◆ **Raw data**:
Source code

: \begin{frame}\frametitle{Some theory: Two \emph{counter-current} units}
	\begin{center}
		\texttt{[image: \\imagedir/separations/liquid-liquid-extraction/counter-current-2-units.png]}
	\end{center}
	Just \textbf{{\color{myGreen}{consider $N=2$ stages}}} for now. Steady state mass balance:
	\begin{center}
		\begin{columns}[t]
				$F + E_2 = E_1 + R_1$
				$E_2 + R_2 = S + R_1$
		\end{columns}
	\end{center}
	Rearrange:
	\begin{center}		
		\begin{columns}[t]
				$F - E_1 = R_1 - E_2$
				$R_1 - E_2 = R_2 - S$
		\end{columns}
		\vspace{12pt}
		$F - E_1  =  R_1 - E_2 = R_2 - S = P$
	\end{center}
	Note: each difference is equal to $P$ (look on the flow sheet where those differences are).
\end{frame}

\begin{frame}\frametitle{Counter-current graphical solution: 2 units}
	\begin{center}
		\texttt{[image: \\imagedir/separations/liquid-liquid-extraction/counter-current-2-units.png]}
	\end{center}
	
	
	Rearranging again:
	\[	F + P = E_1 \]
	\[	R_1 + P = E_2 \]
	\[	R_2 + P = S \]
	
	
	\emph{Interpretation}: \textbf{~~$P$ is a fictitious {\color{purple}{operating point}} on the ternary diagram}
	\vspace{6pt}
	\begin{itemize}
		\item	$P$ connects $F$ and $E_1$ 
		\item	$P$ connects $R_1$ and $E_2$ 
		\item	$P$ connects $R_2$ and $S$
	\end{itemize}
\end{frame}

* * *

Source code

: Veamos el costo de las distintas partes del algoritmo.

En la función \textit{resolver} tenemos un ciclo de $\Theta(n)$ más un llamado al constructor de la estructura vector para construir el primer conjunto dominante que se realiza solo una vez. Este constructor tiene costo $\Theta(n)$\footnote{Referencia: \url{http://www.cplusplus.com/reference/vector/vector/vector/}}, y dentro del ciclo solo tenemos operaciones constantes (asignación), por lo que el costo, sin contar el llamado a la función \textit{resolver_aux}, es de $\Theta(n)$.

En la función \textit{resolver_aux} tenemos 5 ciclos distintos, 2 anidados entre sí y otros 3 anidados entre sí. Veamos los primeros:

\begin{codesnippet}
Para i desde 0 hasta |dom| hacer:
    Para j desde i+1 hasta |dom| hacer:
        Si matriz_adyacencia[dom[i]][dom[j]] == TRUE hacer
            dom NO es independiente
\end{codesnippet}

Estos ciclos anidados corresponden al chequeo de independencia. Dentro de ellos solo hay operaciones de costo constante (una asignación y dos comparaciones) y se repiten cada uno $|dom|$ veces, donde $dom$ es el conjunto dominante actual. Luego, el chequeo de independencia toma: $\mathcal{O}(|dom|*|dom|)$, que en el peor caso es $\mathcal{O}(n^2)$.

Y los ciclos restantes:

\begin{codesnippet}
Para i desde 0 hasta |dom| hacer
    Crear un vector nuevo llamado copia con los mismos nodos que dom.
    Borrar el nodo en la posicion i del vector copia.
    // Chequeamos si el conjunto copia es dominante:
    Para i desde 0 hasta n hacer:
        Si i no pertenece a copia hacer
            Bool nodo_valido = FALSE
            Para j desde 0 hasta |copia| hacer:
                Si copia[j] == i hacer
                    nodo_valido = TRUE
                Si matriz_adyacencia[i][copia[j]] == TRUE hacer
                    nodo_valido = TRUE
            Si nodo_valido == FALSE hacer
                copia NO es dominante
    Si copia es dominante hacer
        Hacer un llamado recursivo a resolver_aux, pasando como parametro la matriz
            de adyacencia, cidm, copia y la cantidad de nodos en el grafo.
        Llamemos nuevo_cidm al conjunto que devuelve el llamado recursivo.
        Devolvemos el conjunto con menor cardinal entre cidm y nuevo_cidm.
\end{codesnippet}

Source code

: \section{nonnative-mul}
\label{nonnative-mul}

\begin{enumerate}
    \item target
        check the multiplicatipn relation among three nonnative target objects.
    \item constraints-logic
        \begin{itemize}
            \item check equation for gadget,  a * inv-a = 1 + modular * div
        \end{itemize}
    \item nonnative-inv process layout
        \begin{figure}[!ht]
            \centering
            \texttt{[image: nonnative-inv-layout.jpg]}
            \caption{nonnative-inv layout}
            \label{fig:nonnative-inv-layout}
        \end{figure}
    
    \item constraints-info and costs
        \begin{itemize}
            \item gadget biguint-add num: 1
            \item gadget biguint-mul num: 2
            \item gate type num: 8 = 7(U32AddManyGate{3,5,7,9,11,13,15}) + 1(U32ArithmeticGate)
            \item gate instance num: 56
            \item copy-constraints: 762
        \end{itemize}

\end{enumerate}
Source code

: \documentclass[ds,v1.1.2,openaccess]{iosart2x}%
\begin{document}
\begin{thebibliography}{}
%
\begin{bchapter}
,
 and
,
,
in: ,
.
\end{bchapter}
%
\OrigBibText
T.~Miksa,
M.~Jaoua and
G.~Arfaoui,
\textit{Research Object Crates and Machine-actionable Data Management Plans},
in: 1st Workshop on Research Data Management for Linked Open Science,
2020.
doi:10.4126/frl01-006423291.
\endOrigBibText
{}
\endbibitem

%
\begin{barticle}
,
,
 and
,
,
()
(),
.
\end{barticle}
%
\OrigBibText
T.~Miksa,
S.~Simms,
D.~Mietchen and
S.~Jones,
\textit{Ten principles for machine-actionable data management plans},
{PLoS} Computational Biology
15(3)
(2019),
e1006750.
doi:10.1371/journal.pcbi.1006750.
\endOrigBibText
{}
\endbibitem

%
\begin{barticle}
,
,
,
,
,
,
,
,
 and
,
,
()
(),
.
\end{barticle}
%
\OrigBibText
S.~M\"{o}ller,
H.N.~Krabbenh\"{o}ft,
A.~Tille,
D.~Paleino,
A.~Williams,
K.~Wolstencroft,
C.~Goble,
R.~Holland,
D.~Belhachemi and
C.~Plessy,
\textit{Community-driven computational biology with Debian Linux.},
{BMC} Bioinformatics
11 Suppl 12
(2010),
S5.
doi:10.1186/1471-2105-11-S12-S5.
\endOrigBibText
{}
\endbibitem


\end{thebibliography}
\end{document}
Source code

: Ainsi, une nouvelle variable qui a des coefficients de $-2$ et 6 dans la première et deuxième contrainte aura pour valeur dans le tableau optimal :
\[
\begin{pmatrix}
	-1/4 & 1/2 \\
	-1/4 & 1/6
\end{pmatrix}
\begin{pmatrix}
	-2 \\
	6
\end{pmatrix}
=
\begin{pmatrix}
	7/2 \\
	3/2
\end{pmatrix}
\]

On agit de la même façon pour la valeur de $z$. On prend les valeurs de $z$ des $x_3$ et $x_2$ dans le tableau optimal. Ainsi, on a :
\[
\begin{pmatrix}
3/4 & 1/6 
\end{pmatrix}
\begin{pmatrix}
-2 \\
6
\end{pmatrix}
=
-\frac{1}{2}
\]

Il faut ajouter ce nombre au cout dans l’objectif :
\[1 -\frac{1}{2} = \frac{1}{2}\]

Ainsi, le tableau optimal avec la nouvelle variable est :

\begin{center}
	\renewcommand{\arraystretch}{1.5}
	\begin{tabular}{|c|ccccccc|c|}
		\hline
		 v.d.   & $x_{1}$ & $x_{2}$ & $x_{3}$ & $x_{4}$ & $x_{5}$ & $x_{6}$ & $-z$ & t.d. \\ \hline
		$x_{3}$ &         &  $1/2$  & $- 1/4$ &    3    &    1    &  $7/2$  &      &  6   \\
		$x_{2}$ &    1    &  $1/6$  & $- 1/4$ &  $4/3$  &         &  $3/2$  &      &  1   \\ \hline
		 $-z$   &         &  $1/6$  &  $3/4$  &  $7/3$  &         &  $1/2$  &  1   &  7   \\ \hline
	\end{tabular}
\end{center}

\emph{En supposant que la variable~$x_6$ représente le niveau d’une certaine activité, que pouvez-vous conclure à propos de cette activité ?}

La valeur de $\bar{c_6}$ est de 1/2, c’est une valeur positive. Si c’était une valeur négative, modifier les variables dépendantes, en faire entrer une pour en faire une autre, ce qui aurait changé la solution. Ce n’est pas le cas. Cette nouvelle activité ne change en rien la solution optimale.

◆ **Problem to solve**:
If a line of the listing above contains "activité", pick it out and copy it.

◆ **Response below**:
\emph{En supposant que la variable~$x_6$ représente le niveau d’une certaine activité, que pouvez-vous conclure à propos de cette activité ?}
La valeur de $\bar{c_6}$ est de 1/2, c’est une valeur positive. Si c’était une valeur négative, modifier les variables dépendantes, en faire entrer une pour en faire une autre, ce qui aurait changé la solution. Ce n’est pas le cas. Cette nouvelle activité ne change en rien la solution optimale.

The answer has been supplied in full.